Книга: Взрыв. Скифская чаша
Назад: 18
Дальше: 20

19

Президент танцевал шейк.
Махал руками и брыкался, будто неразумный теленок, напевал, безбожно фальшивя и широко улыбаясь.
Вероятно, со стороны это выглядело бы комично: взрослый лысоватый человек с уже весьма ясно очерченным брюшком выкаблучивается наедине, но Президент танцевал бы сейчас и под насмешливыми, даже презрительными взглядами, плевать на все: главное, что у тебя отличное настроение и легко на душе, что все хорошо и самые большие радости впереди.
А что это именно так — впереди, — у Президента не было сомнений.
Час назад позвонил Шиллинг и сообщил, чтобы Президент готовился: они с Юлией скоро приедут к нему.

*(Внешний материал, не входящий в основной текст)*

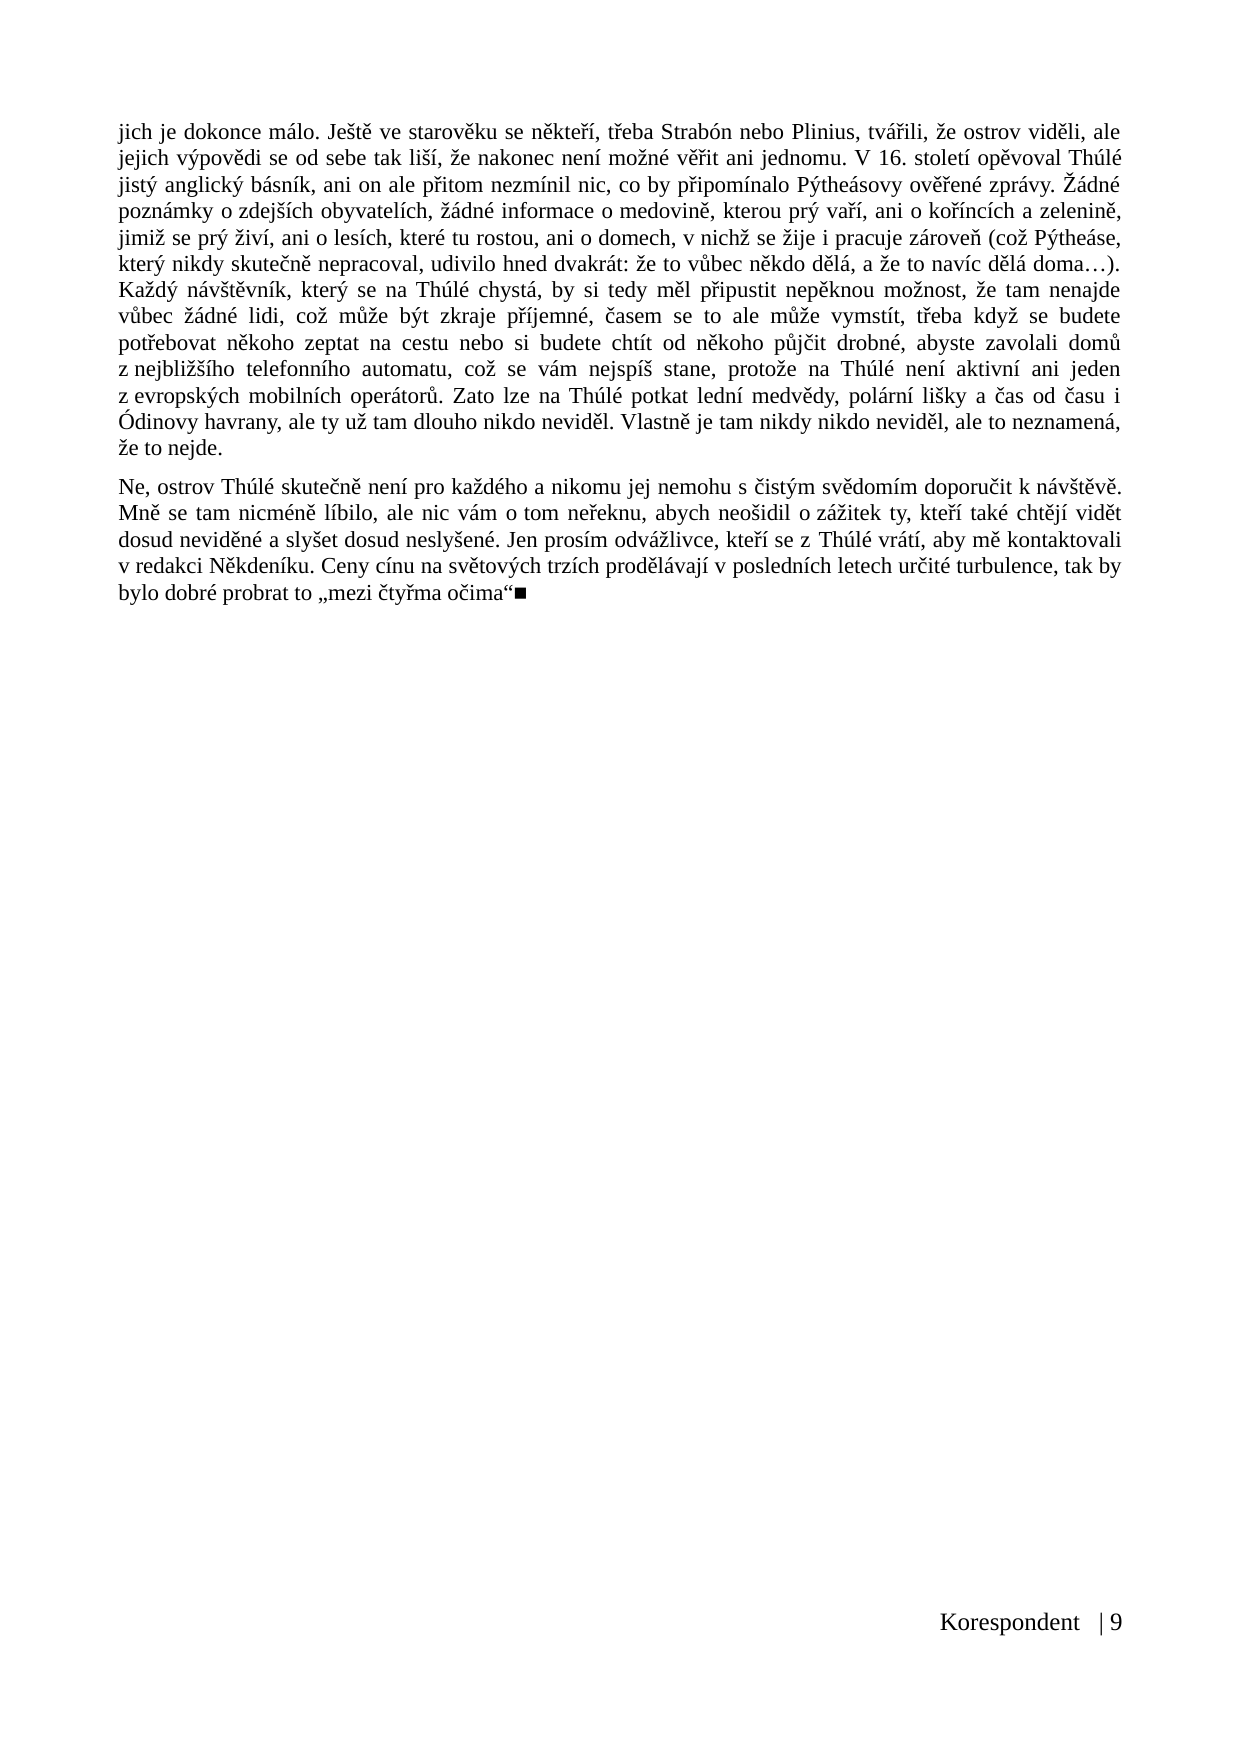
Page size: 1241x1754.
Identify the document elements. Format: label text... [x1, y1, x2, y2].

text Ne, ostrov Thúlé skutečně není pro každého a nikomu jej nemohu s čistým svědomím doporučit k návštěvě. Mně se tam nicméně líbilo, ale nic vám o tom neřeknu, abych neošidil o zážitek ty, kteří také chtějí vidět dosud neviděné a slyšet dosud neslyšené. Jen prosím odvážlivce, kteří se z Thúlé vrátí, aby mě kontaktovali v redakci Někdeníku. Ceny cínu na světových trzích prodělávají v posledních letech určité turbulence, tak by bylo dobré probrat to „mezi čtyřma očima“■ [118, 473, 1122, 605]
text jich je dokonce málo. Ještě ve starověku se někteří, třeba Strabón nebo Plinius, tvářili, že ostrov viděli, ale jejich výpovědi se od sebe tak liší, že nakonec není možné věřit ani jednomu. V 16. století opěvoval Thúlé jistý anglický básník, ani on ale přitom nezmínil nic, co by připomínalo Pýtheásovy ověřené zprávy. Žádné poznámky o zdejších obyvatelích, žádné informace o medovině, kterou prý vaří, ani o koříncích a zelenině, jimiž se prý živí, ani o lesích, které tu rostou, ani o domech, v nichž se žije i pracuje zároveň (což Pýtheáse, který nikdy skutečně nepracoval, udivilo hned dvakrát: že to vůbec někdo dělá, a že to navíc dělá doma…). Každý návštěvník, který se na Thúlé chystá, by si tedy měl připustit nepěknou možnost, že tam nenajde vůbec žádné lidi, což může být zkraje příjemné, časem se to ale může vymstít, třeba když se budete potřebovat někoho zeptat na cestu nebo si budete chtít od někoho půjčit drobné, abyste zavolali domů z nejbližšího telefonního automatu, což se vám nejspíš stane, protože na Thúlé není aktivní ani jeden z evropských mobilních operátorů. Zato lze na Thúlé potkat lední medvědy, polární lišky a čas od času i Ódinovy havrany, ale ty už tam dlouho nikdo neviděl. Vlastně je tam nikdy nikdo neviděl, ale to neznamená, že to nejde. [118, 118, 1122, 461]
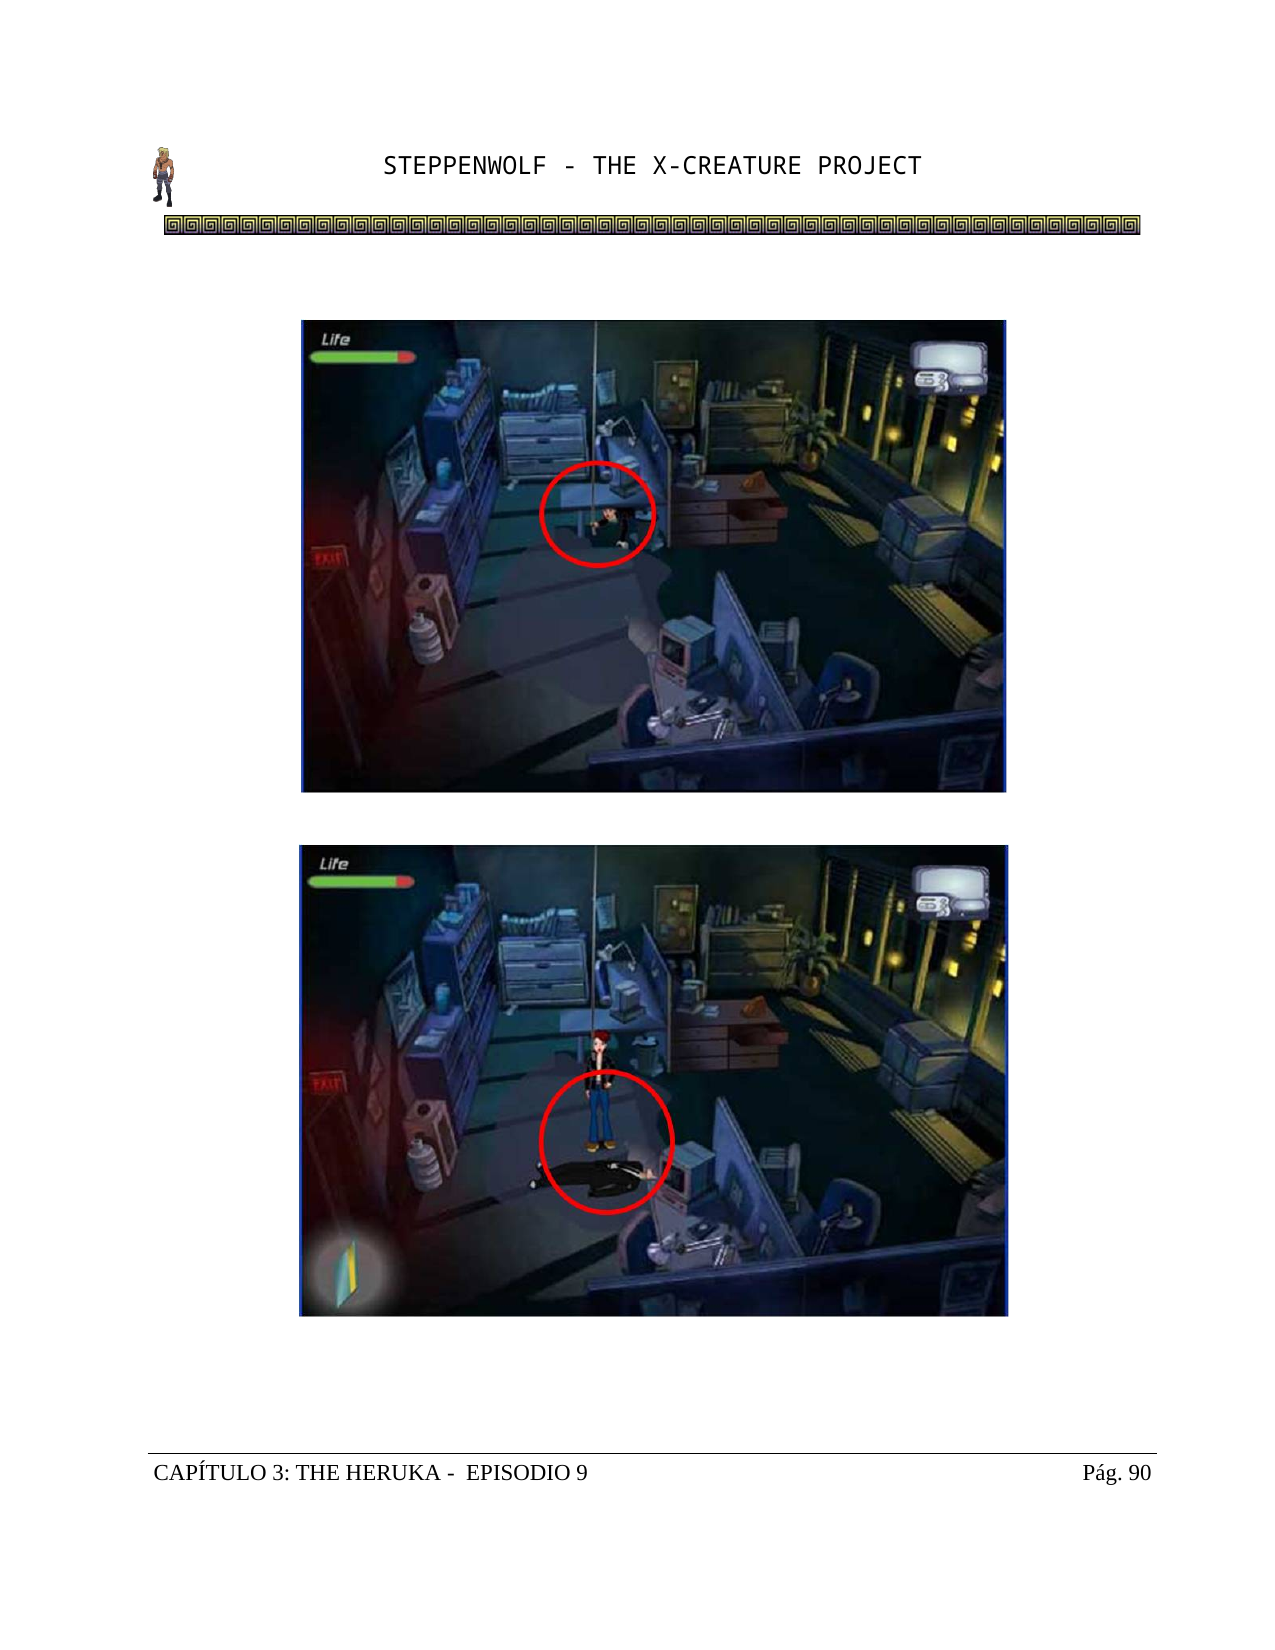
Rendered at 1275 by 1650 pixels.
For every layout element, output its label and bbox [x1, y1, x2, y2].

picture [164, 215, 1141, 235]
picture [298, 844, 1009, 1317]
picture [301, 319, 1007, 793]
picture [147, 147, 181, 207]
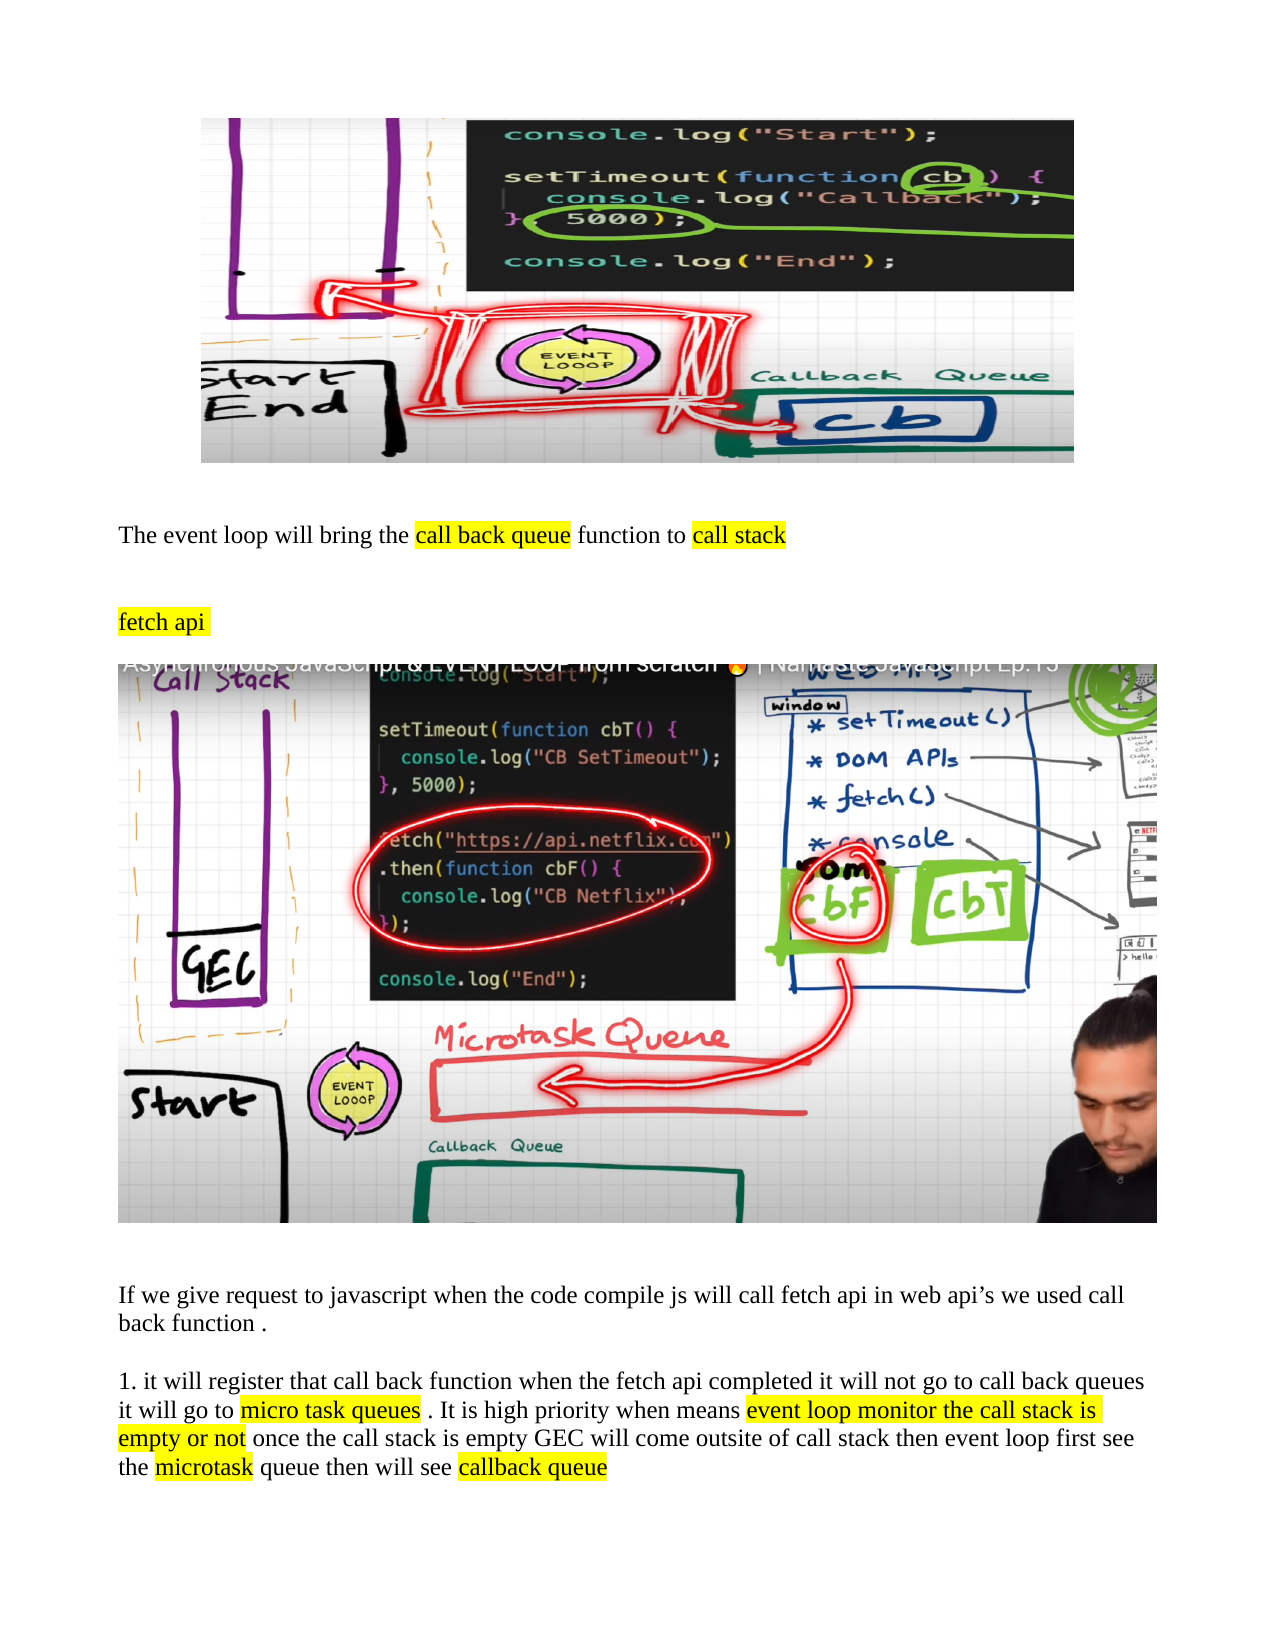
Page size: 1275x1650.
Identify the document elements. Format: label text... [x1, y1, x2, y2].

text fetch api [118, 607, 1157, 636]
text The event loop will bring the call back queue function to call stack [118, 521, 1157, 549]
picture [201, 118, 1074, 463]
text If we give request to javascript when the code compile js will call fetch api in web api’s we used call back function . [118, 1280, 1157, 1337]
picture [118, 664, 1157, 1223]
text 1. it will register that call back function when the fetch api completed it will not go to call back queues it will go to micro task queues . It is high priority when means event loop monitor the call stack is empty or not once the call stack is empty GEC will come outsite of call stack then event loop first see the microtask queue then will see callback queue [118, 1366, 1157, 1481]
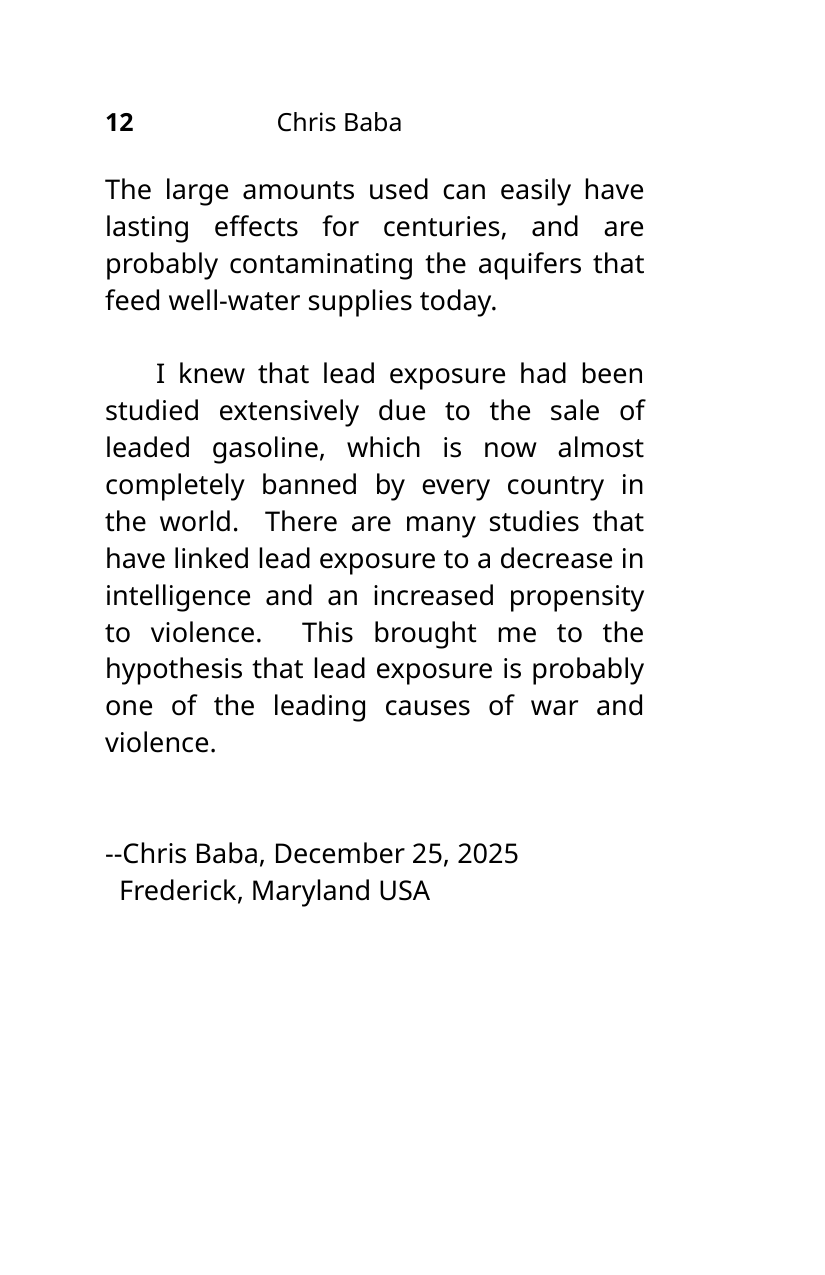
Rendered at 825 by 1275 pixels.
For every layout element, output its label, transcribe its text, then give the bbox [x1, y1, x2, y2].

Президент вспомнил женщину в легком платье рядом с «Ладой» — длинноногая, стройная, удивительно привлекательная, и подумал: такой не знал никогда в жизни. И везет же таким подонкам, как Шиллинг. Ну дала ему природа фигуру, красотой не обидела, дурехи и липнут, невзирая на ум куриный, на то, что он ничего не представляющее собою ничтожество. Мужчин же любить и уважать следует не за мускулы, у настоящего мужика должна быть голова на плечах и полный карман, чтобы женщина знала: он может удовлетворить все ее желания.
Юлия!
Прекрасное имя, решил Президент и остановился, выпятив грудь. Он должен понравиться ей...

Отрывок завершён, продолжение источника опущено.